Mais il a ouvert des horizons totalement insoupçonnés, m’a permis de saisir nombre d’opportunités inattendues, de retrouver progressivement la santé, de débuter une nouvelle histoire d’amour libérée des schémas de dépendance, de découvrir que ce que j’ai envie de vivre et de créer n’a rien à voir avec mes idées de départ etc.
Désormais, je ne me sens plus en reconversion, car cela n’a plus de sens à mes yeux. Je suis en vie, j’expérimente, j’apprends à être à l’écoute de mon cœur, et il n’y a aucune finalité à cela. Il n’y a plus de réelle notion de métier, il y a ce que je suis en cet instant que je partage sous différentes formes.
En somme, la conscience de soi à travers l’expérimentation de ce qui se présente, est devenu mon mode de vie. C’est ainsi que chaque instant est devenu à mes yeux, une opportunité permanente pour découvrir, créer, et partager ce que j’en retire.
3) Aucune formation ne fera de vous la thérapeute ou la praticienne que vous souhaitez devenir.

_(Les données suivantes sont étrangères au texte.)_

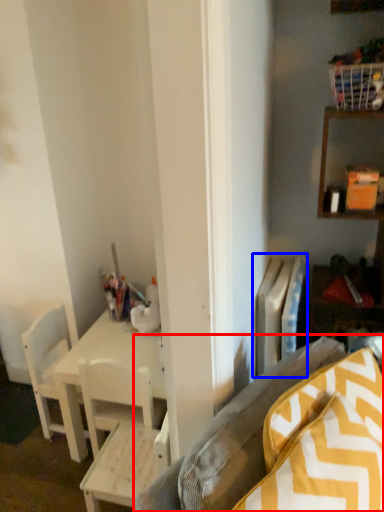
Question: Among these objects, which one is farthest to the camera, studio couch (highlighted by a red box) or radiator (highlighted by a blue box)?

Choices:
 (A) studio couch
 (B) radiator

Answer: (B)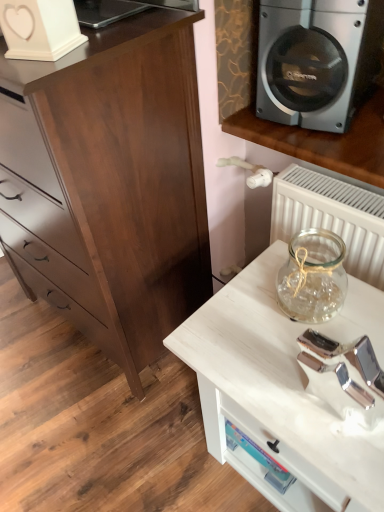
Question: From the image's perspective, is dark wood chest of drawers at left on top of silver metallic speaker at upper right?

Choices:
 (A) no
 (B) yes

Answer: (A)

Question: Is dark wood chest of drawers at left taller than silver metallic speaker at upper right?

Choices:
 (A) no
 (B) yes

Answer: (B)

Question: Is silver metallic speaker at upper right a part of dark wood chest of drawers at left?

Choices:
 (A) yes
 (B) no

Answer: (B)

Question: From the image's perspective, is dark wood chest of drawers at left located beneath silver metallic speaker at upper right?

Choices:
 (A) yes
 (B) no

Answer: (A)

Question: Is dark wood chest of drawers at left positioned behind silver metallic speaker at upper right?

Choices:
 (A) yes
 (B) no

Answer: (B)

Question: From a real-world perspective, is dark wood chest of drawers at left positioned under silver metallic speaker at upper right based on gravity?

Choices:
 (A) yes
 (B) no

Answer: (A)

Question: Is white matte heart-shaped object at upper left facing towards silver metallic speaker at upper right?

Choices:
 (A) no
 (B) yes

Answer: (A)

Question: Is white matte heart-shaped object at upper left not inside silver metallic speaker at upper right?

Choices:
 (A) no
 (B) yes

Answer: (B)

Question: Is white matte heart-shaped object at upper left wider than silver metallic speaker at upper right?

Choices:
 (A) yes
 (B) no

Answer: (B)

Question: Can you confirm if white matte heart-shaped object at upper left is smaller than silver metallic speaker at upper right?

Choices:
 (A) no
 (B) yes

Answer: (B)

Question: From the image's perspective, would you say white matte heart-shaped object at upper left is shown under silver metallic speaker at upper right?

Choices:
 (A) yes
 (B) no

Answer: (A)

Question: Is white matte heart-shaped object at upper left thinner than silver metallic speaker at upper right?

Choices:
 (A) no
 (B) yes

Answer: (B)

Question: From a real-world perspective, is silver metallic speaker at upper right located beneath white wood table at lower right?

Choices:
 (A) yes
 (B) no

Answer: (B)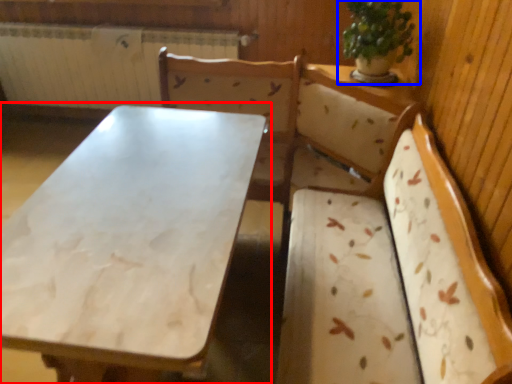
Question: Which point is further to the camera, table (highlighted by a red box) or houseplant (highlighted by a blue box)?

Choices:
 (A) table
 (B) houseplant

Answer: (B)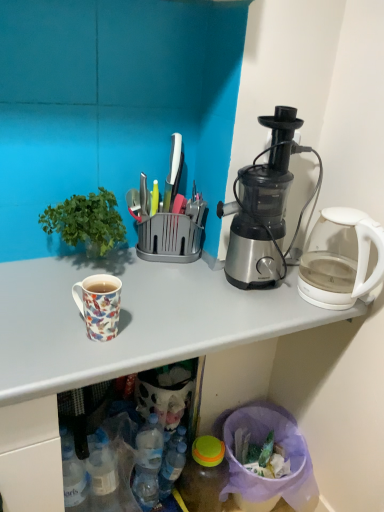
Locate an element on the screen. Image resolution: width=384 pixels, height=512 pixels. vacant space that is to the left of green leafy plant at left is located at coordinates (24, 274).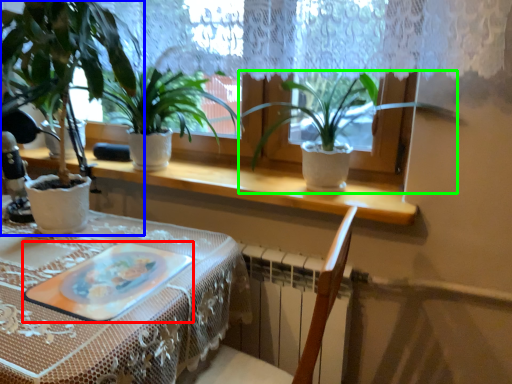
Question: Which object is the farthest from platter (highlighted by a red box)? Choose among these: houseplant (highlighted by a blue box) or houseplant (highlighted by a green box).

Choices:
 (A) houseplant
 (B) houseplant

Answer: (B)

Être thérapeute ne signifie pas être soignante au naturel, ni être soignante avec une touche de spiritualité en plus.
Se former à des techniques plus naturelles pour se sentir légitime de se reconvertir en tant que thérapeute, parait être une nouvelle solution presque miracle lorsqu’on souffre de travailler pour le système actuel.
Choisir de s’extraire du milieu soignant pour se reconvertir dans une profession vraiment indépendante, fait entrer dans un tout nouveau monde où la légitimité provient de quelque chose de bien plus profond qu’un diplôme : l’expérience.
Comme je l’expliquais dans la partie précédente, mon cheminement m’a enlevé l’idée de trouver un nouveau métier ; il m’a appris à faire de toutes mes expériences, le terreau fertile pour créer.
Ma vocation de soigner s’est transformée en joie de créer et partager les enseignements que la vie m’a offert. Je suis passée de ce besoin stressant d’apporter des solutions aux problèmes des autres, par l’envie d’échanger d’humain à humain.
Aujourd’hui, je ne me sens pas plus légitime d’être thérapeute parce-que j’ai un diplôme de médecine occidentale. Je me sens comme une humaine qui expérimente la vie. Il n’y a plus d’histoire de thérapeute ou de soignante, car à mes yeux, nous le sommes toutes et tous chacun à notre façon. Nous avons toutes et tous énormément de richesses à offrir au monde, de par les expériences vécues et la manière dont nous avons surmonté les plus difficiles.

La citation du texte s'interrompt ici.